EXCERTO DO TEXTO:
Meu artigo no último As Artes entre as Letras:
Mapa Cor de Sangue é o
título do jornalista Rui Cardoso recentemente publicado pela Oficina do Livro.
O subtítulo convida à leitura: As lutas, as revoltas e as tragédias em
Portugal no tempo das Invasões Francesas. O autor retoma o tema do seu
enciclopédico livro que saiu por altura da passagem dos 200 anos daquelas
Invasões: Invasões Francesas. 200 anos. Mitos, histórias e protagonistas, com
a chancela da Imprensa Nacional – Casa da Moeda, 2010 (houve segunda
edição em 2011). O autor ensaiou uma versão
mais reduzida e acessível da sua descrição das Invasões Francesas, que, tal
como na obra anterior, é ajudada por tabelas cronológicas.
Rui Cardoso, com formação em
Engenharia, foi editor da secção internacional do jornal Expresso e editor-executivo
da revista Courrier Internacional, tem-se revelado um excelente
divulgador da história nacional e internacional. É autor de As grandes Conspirações da História
de Portugal (Matéria Prima, 2019), Conta-me como não foi: Mitos e Mentiras
da História de Portugal (Casa das Letras, 2022) e Ucrânia: 35 pontos
fundamentais para entender a invasão russa (Oficina do Livro, 2022). Além
disso, tem obras sobre o turismo e a gastronomia nacionais: Turismo Científico
em Portugal: um Roteiro (Assírio e Alvim, 2007) e As 100 Melhores Tascas
de Portugal (Oficina do Livro, 2023), em coautoria com António Catarino, o especialista
em gastronomia da TSF). Entusiasta dos veículos todo-o-terreno, conhece o país como
poucos, sendo responsável de vários suplementos turísticos do Expresso.
Foi a sua peregrinação pelo país
que o levou a interessar-se pelas invasões das tropas napoleónicas, a última vez
em que o pais esteve ocupado por uma potência estrangeira. Quem quiser obter rapidamente
uma panorâmica desse sangrento conflito, integrado na Guerra Peninsular, que é
lembrada pelo filme Napoleão, do realizador britânico Ridley
Scott (apesar de o filme passar em branco essa parte das guerras espoletadas
por Napoleão na Europa), só tem que ler o novo livro. Houve antecedentes das
Invasões Francesas, com a Guerra das Laranjas, assim como houve uma fugaz incursão
posterior pelas Beiras, mas é costume enumerar três invasões: a primeira, em
1807, com a entrada das tropas chefiadas por Jean-Andoche Junot, que levou à
fuga da corte para o Brasil (a expressão «ficar a ver navios» vem daí) e que
terminou com a Convenção de Sintra no ano seguinte, após a chegada de reforços
ingleses, comandados por Arthur Wellesley, futuro duque de Wellington (esse
aparece no filme a comandar na decisiva batalha de Waterloo) e os confrontos da
Roliça e do Vimeiro; a segunda, em 1809, com a entrada pelo norte do país das
tropas de Nicolas Soult e a saída também pelo norte passados poucos meses; e a
terceira, em 1810, com a entrada do exército de André Massena pela Beira Alta,
que, após a batalha do Buçaco, parará diante das Linhas de Torres Vedras, e em
1811, e se retirará pelo mesmo sítio por onde tinha entrado.

ENUNCIADO:
Responda, com base no texto sobre as Invasões Francesas:
1. Que editora publicou «Invasões Francesas. 200 anos. Mitos, histórias e protagonistas», e em que ano?
2. Quem chefiava as tropas que entraram pelo norte do país na segunda invasão, e em que ano?
3. Com quem escreveu Rui Cardoso «As 100 Melhores Tascas de Portugal»?

DADOS ARMAZENADOS:
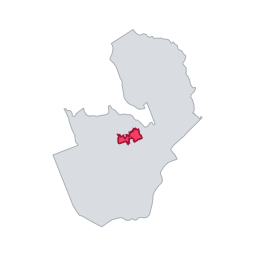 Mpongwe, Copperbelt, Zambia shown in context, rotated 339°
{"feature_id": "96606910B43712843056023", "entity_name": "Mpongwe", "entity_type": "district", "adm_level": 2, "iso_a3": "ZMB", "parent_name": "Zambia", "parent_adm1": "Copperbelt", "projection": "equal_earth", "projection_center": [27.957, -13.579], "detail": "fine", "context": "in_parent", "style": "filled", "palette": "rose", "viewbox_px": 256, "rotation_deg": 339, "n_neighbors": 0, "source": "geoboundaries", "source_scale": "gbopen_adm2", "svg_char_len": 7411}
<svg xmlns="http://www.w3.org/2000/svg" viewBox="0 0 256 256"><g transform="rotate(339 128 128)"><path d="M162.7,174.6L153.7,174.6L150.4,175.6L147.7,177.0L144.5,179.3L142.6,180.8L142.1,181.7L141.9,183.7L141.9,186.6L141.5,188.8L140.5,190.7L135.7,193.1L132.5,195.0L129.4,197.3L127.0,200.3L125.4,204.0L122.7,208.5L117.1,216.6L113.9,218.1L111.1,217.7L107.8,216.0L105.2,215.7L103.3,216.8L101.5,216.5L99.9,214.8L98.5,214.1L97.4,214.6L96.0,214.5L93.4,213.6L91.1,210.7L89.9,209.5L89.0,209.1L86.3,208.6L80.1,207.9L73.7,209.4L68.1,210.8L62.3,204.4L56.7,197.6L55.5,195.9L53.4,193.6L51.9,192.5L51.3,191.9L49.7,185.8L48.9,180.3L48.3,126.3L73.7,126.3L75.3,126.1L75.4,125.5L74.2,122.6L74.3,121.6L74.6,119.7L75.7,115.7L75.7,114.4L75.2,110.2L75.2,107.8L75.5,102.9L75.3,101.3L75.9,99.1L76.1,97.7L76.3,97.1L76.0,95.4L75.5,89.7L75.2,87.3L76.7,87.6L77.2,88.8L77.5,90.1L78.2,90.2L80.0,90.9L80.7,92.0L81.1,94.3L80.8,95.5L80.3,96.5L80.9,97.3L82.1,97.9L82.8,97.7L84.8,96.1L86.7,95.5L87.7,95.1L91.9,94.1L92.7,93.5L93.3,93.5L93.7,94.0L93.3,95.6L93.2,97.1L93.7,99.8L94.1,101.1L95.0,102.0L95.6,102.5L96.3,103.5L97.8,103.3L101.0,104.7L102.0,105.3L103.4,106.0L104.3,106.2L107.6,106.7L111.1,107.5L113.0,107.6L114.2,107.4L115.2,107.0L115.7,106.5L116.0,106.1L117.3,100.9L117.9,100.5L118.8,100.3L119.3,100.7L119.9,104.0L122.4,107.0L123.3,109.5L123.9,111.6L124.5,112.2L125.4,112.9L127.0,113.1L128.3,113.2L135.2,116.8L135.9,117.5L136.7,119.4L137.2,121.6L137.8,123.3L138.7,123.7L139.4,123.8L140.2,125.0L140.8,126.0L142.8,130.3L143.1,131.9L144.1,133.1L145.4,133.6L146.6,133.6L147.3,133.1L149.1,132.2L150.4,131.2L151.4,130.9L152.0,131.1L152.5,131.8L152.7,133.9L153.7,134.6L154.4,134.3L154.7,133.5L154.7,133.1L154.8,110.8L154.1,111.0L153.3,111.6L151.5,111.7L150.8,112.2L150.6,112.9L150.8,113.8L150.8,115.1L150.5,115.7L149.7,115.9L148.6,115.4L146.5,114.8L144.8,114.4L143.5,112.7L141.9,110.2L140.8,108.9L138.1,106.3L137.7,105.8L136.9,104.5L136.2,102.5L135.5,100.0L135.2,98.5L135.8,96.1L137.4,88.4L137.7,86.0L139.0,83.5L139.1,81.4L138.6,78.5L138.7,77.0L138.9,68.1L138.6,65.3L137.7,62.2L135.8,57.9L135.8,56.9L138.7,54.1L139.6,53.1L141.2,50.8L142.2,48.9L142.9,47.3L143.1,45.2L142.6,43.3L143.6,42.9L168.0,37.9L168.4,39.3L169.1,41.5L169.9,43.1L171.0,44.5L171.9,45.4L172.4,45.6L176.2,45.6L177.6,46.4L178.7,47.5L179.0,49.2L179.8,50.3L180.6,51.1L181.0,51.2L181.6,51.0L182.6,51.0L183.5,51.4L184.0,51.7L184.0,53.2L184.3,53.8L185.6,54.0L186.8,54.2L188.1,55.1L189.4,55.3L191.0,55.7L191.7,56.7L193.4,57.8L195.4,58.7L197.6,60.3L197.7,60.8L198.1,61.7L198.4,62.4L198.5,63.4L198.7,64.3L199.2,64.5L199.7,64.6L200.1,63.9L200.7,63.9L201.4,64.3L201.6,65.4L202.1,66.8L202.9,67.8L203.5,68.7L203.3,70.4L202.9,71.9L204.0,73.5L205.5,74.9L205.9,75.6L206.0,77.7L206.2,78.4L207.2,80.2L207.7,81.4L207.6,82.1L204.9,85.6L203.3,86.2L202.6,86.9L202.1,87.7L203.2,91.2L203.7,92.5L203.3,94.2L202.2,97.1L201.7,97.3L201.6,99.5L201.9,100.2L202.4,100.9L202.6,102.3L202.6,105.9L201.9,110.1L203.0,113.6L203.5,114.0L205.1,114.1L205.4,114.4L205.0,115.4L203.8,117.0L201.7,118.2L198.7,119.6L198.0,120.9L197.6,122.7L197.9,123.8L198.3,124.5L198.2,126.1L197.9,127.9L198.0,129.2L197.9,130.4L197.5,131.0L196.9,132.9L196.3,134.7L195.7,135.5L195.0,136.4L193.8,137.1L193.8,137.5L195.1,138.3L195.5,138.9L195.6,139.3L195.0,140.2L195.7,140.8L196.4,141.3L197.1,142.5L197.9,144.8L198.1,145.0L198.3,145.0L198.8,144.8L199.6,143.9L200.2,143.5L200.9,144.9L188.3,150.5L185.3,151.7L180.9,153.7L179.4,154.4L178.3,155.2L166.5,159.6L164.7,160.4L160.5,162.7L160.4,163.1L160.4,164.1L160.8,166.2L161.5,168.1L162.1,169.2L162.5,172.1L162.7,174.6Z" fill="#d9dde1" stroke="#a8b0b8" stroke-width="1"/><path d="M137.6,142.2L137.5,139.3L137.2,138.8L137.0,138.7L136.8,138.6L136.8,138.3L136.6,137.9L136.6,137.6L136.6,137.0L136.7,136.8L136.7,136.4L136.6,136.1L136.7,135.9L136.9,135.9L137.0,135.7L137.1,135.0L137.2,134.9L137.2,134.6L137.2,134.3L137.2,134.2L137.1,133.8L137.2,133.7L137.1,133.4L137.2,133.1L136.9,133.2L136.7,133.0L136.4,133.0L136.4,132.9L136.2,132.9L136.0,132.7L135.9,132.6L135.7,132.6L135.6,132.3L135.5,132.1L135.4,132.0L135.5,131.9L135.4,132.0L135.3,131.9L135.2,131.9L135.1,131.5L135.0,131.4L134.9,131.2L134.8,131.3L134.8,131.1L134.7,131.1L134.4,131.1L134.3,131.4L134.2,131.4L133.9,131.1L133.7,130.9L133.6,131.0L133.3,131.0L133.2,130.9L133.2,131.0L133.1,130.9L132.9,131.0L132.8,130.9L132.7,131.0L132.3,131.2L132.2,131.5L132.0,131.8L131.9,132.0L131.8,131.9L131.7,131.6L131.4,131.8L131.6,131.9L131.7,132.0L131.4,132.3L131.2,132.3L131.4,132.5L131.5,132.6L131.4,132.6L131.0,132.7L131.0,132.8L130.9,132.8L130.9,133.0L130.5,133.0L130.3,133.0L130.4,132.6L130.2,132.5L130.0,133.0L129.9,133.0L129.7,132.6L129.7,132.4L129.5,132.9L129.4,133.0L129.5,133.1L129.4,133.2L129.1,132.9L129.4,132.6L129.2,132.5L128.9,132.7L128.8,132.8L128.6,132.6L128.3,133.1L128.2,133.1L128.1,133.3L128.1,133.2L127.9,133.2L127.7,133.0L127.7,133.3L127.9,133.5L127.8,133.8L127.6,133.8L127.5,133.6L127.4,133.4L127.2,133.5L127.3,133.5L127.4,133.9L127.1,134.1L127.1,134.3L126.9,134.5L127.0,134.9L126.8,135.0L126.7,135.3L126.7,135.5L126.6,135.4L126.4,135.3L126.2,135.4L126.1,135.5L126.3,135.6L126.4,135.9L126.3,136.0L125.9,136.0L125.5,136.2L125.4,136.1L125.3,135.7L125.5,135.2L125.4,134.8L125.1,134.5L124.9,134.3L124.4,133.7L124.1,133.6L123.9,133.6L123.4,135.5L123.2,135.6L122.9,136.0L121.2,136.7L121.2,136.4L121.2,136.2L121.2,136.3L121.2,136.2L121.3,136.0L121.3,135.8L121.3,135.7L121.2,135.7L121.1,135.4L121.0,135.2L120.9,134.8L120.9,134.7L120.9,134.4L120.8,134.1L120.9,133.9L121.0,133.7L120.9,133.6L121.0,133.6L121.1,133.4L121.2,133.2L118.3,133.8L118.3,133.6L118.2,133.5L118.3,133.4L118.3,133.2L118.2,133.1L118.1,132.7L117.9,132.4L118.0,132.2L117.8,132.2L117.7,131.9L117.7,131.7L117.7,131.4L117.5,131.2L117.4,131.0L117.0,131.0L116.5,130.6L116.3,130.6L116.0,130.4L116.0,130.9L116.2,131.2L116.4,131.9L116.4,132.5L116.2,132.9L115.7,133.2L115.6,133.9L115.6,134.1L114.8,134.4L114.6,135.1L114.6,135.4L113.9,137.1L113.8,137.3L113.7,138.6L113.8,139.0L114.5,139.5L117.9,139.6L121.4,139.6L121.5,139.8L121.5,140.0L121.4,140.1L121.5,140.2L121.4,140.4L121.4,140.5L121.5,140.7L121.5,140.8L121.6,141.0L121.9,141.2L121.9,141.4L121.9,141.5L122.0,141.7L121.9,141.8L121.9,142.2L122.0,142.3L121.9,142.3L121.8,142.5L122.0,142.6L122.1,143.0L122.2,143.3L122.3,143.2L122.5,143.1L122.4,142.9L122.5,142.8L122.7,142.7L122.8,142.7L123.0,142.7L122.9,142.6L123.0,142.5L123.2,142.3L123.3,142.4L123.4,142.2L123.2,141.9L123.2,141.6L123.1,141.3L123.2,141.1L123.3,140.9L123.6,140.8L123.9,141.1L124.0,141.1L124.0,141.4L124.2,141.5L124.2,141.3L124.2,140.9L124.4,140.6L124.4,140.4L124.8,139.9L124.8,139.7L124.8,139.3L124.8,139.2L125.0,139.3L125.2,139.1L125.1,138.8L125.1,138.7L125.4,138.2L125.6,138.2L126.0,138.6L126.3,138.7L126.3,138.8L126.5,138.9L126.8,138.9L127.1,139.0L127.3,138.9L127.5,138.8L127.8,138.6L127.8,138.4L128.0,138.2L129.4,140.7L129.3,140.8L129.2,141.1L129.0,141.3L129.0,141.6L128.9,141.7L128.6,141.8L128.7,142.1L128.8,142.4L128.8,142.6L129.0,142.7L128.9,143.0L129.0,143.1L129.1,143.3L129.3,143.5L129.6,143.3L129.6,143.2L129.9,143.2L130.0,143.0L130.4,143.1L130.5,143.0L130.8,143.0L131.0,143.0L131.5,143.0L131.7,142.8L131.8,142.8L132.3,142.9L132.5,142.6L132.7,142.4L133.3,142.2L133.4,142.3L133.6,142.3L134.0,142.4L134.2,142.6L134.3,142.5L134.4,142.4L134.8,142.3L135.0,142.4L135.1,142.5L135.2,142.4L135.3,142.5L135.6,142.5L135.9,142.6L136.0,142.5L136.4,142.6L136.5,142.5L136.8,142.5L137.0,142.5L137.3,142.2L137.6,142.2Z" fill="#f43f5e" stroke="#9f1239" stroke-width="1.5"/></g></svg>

RESPOSTA:
1. A Imprensa Nacional – Casa da Moeda, em 2010.
2. Nicolas Soult, em 1809.
3. Com António Catarino.